Cita con Hacienda
Me encanta leer algunos de esos breves que aparecen por la prensa; sirvan de ejemplos tres de ellos: “Jubilado, buena pensión, propietario de piso, sin perro ni gato, canoso pero bien parecido, desea mantener relación formal con señora entre 30 y 40 años de edad, soltera, a ser posible virgen, zalamera sin llegar a ser empalagosa, amante de la cocina tradicional con inclusión del arroz a la banda; abstenerse beatas” o “Mario, dulce y agresivo, según gusto. Discreto. Cita previa llamando al 6969696969” o, por último, “Sofía. Ligera y felina. Capaz de todo”.
Pues bien, Hacienda, está intentando establecer una línea “caliente” con el contribuyente a fin de crear una corriente amorosa entre el paganini y el recaudador.
Supongo que una bella señorita recogerá la llamada del inocente contribuyente que será citado a las 8:30 horas, comienza la guasa, para ser “aconsejado” a pagar más porque no me creo que sea al contario.
Si la primera misión que tiene un preso es la de intentar escapar y la de un pícaro estudiante es la de saber sacar una “chuleta” a tiempo, creo que la de un contribuyente medio es la meter un gol, para satisfacción y autoestima, a nuestra querida, odiada y necesaria Hacienda.
Si Mario era dulce y agresivo y Sofía ligera y felina, lo de Hacienda no tiene nombre -contumaz y rabuda diría un amigo de los pocos que me quedan-, porque si eso de dejar en calzoncillos o bragas al español de la nómina, dejarlo en pelotas y establecer una relación de coito legal mediante una cita previa es puro masoquismo.
En serio y para terminar la cuestión: ¿cree el señor Montoro que los numerosos corruptos y corruptores -me eximo, por imposibilidad, de relacionar a la inmensa tropa de tal ejército- van a pasar por ventanilla para decir la verdad?
Aunque crédulo a veces, palabrita del Niño Jesús que no me lo creo.

DATOS SIN PROCESAR>
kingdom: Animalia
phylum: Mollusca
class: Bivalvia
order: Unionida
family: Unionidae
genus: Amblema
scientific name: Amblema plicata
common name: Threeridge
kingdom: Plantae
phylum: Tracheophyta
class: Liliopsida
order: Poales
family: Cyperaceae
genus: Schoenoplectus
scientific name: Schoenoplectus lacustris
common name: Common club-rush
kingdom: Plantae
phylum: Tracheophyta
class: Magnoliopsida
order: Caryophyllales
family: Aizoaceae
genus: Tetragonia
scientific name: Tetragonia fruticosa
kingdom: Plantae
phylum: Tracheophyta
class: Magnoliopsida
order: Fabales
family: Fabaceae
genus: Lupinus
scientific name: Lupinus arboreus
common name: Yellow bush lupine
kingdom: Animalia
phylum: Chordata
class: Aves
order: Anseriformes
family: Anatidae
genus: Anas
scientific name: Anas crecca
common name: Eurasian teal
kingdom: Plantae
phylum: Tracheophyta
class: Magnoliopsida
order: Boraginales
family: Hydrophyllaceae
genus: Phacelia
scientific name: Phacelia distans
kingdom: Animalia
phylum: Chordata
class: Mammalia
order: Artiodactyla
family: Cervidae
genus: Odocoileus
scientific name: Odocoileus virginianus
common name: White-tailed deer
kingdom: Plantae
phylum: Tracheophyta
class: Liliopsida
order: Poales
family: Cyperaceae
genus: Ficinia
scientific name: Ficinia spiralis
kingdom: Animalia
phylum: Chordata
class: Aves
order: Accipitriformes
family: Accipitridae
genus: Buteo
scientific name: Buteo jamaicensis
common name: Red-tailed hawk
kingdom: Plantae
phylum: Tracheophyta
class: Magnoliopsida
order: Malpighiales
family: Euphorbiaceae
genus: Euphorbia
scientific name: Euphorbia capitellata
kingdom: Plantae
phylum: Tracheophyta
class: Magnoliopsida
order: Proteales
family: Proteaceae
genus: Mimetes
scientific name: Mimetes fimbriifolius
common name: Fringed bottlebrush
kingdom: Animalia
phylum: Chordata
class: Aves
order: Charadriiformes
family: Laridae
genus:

QUÉ HACER> Indica a qué hora será citado el contribuyente según el texto sobre la cita con Hacienda.

RESULTADO DEL EJERCICIO> A las 8:30 horas.